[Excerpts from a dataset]

-*-

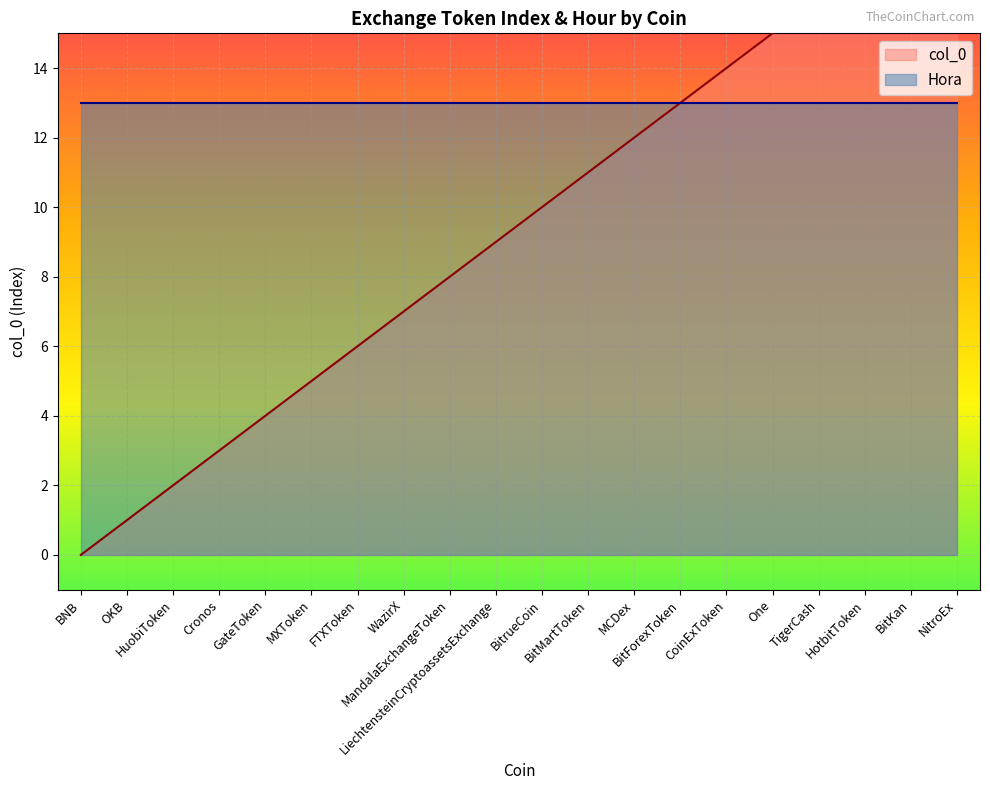

What is the approximate value at WazirX, to the nearest 10?

10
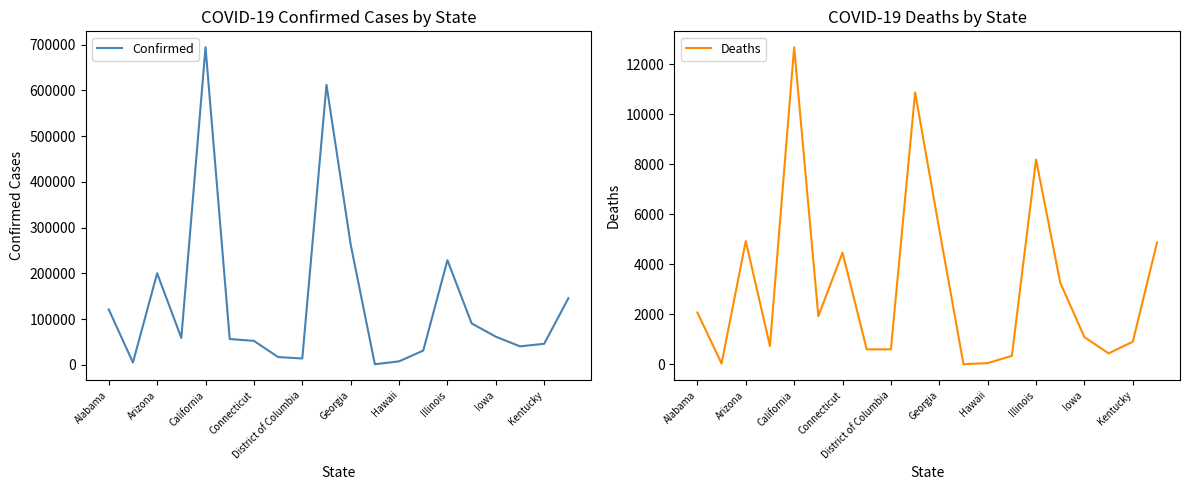

The value of Confirmed at 19 is 145637. True or false?

True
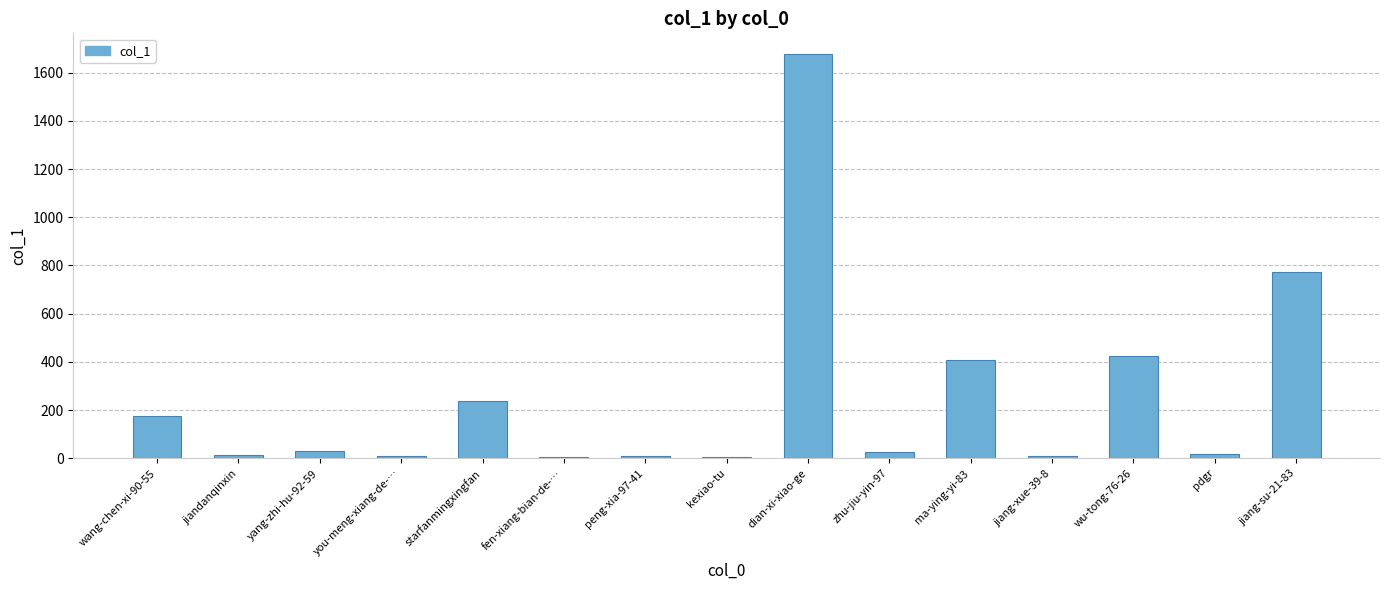

Which has a higher value, zhu-jiu-yin-97 or starfanmingxingfan?

starfanmingxingfan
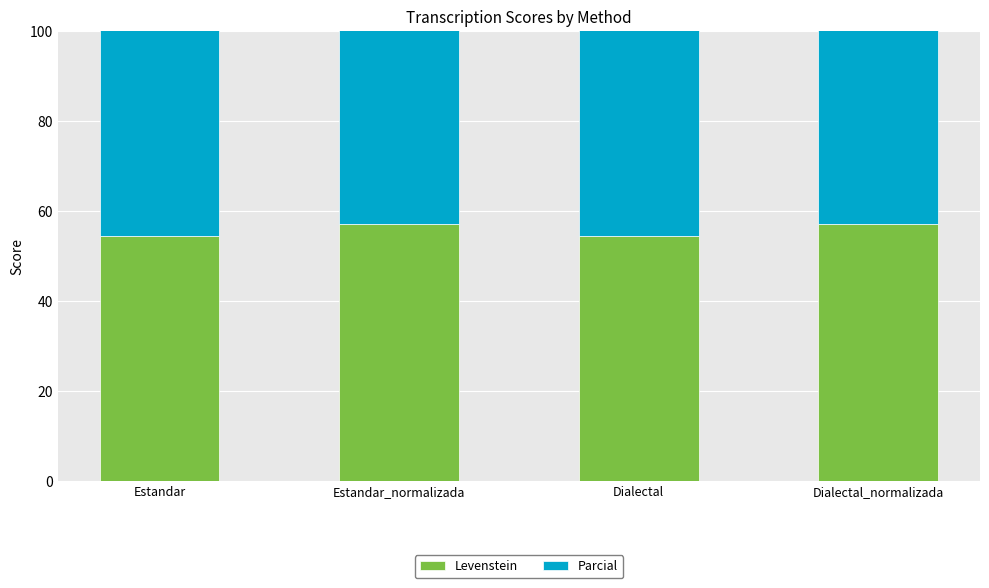

What is the value of the Parcial bar at the 1st from the left?

68.3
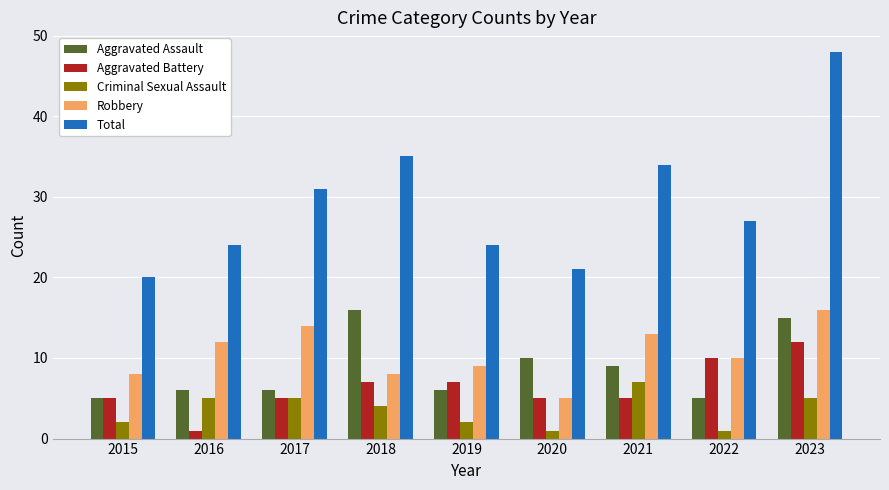

What is the average value of the Aggravated Assault series?

9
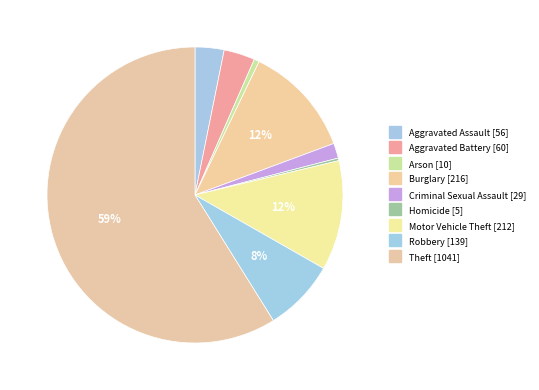

How many slices are in this pie chart?

9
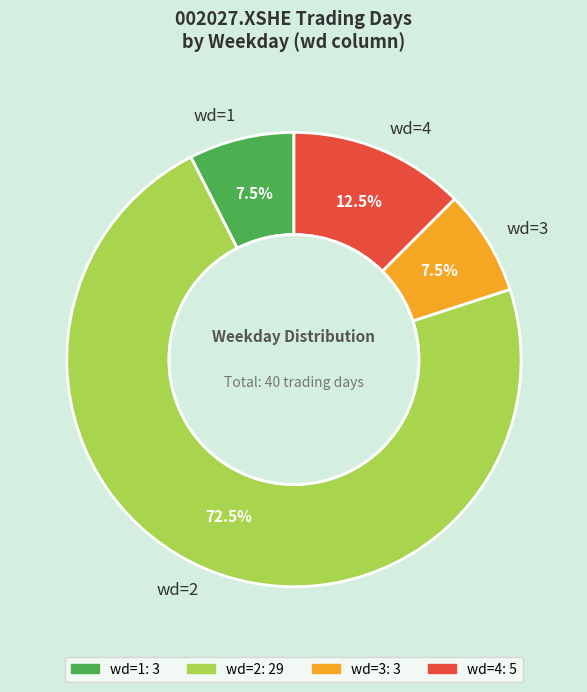

Which category accounts for the majority?

wd=2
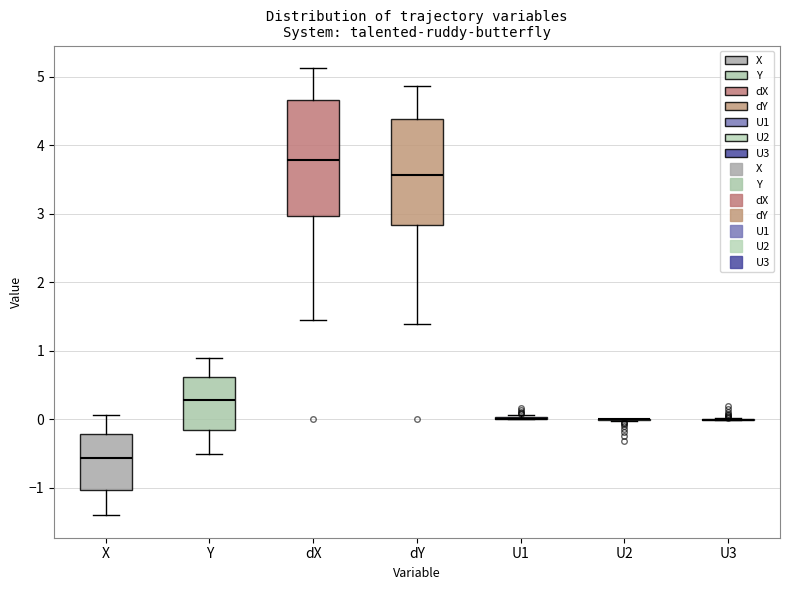

Which box is the tallest, from its lower edge to its upper edge?

dX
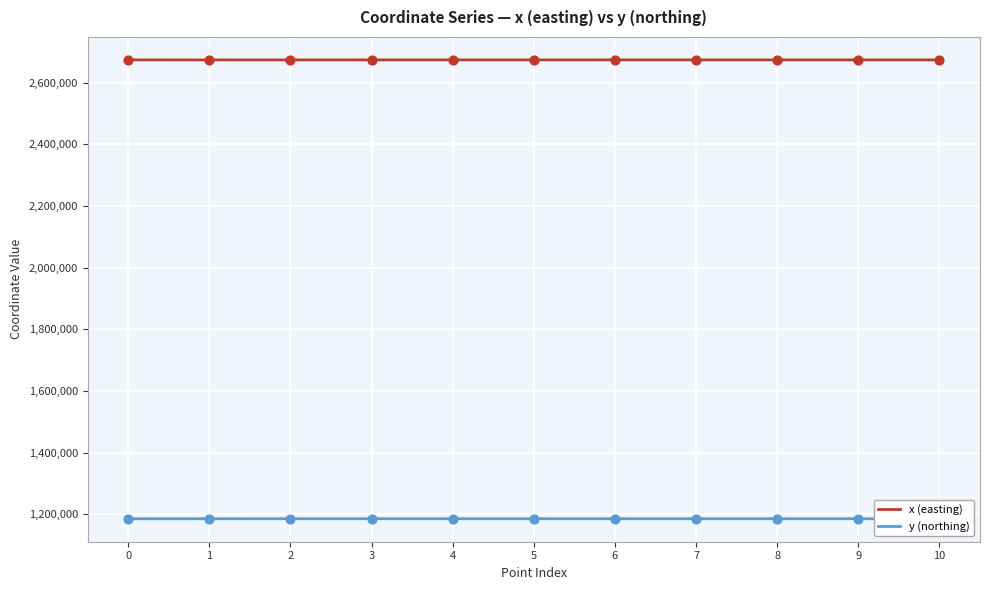

At how many categories does at least one series exceed 2239636?

11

-*-

INSTRUCTIONS FOR THE TASK ::
Swap "value" for "figure" throughout the stretch from the start of the entries through the line containing "Which box is", changing nothing else. Write out that stretch with the change, leaving out the pictures.

ANSWER SPACE ::
What is the approximate figure at WazirX, to the nearest 10?

10

The figure of Confirmed at 19 is 145637. True or false?

True

Which has a higher figure, zhu-jiu-yin-97 or starfanmingxingfan?

starfanmingxingfan

What is the figure of the Parcial bar at the 1st from the left?

68.3

What is the average figure of the Aggravated Assault series?

9

How many slices are in this pie chart?

9

Which category accounts for the majority?

wd=2

Which box is the tallest, from its lower edge to its upper edge?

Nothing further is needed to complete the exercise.